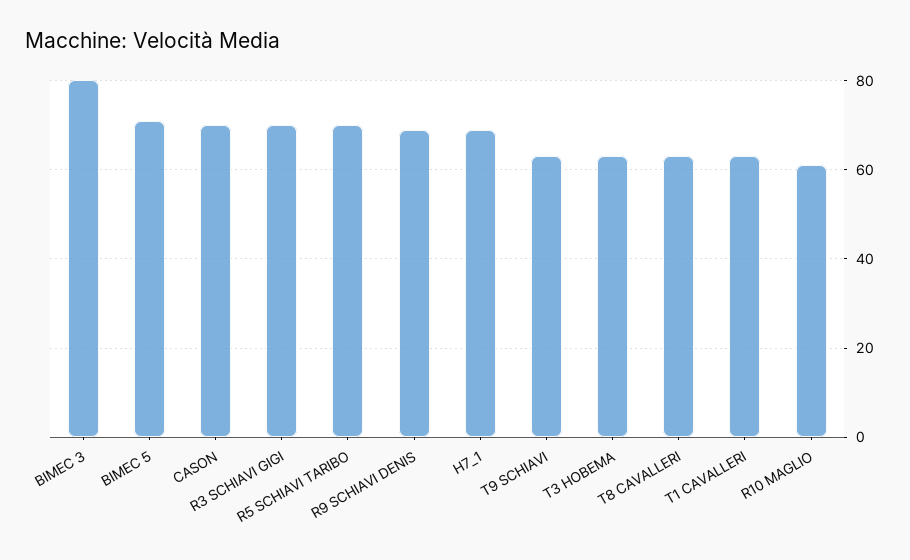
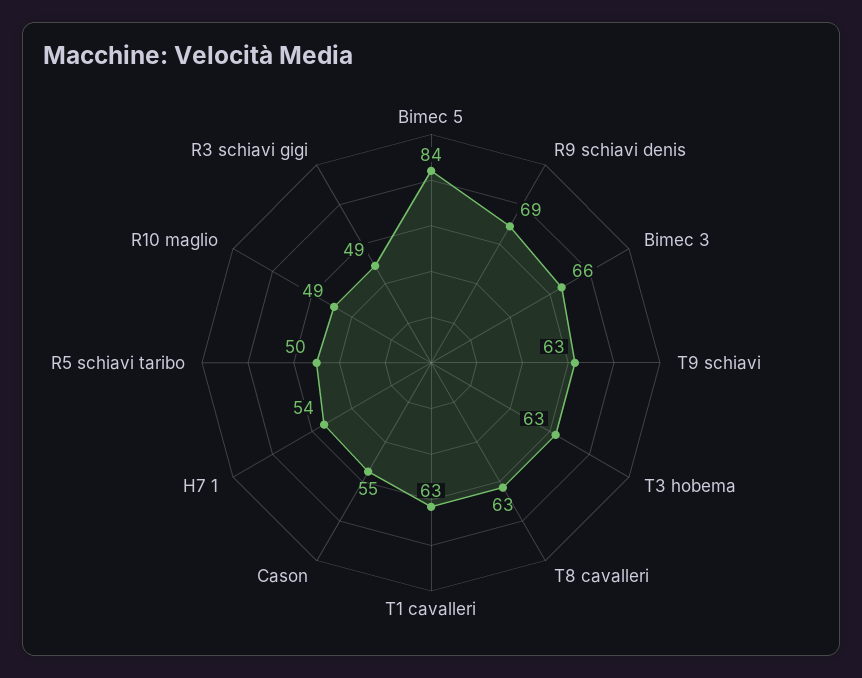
BIMEC 3: 80 -> 66
BIMEC 5: 70 -> 84
CASON: 70 -> 55
R3 SCHIAVI GIGI: 70 -> 49
R5 SCHIAVI TARIBO: 70 -> 50
H7_1: 70 -> 54
R10 MAGLIO: 60 -> 49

####

■ Task item ■
Send back, unchanged, every line of the records from the one with "R3 SCHIAVI GIGI: 70 -> 49" through the last.

■ Exercise response ■
R3 SCHIAVI GIGI: 70 -> 49
R5 SCHIAVI TARIBO: 70 -> 50
H7_1: 70 -> 54
R10 MAGLIO: 60 -> 49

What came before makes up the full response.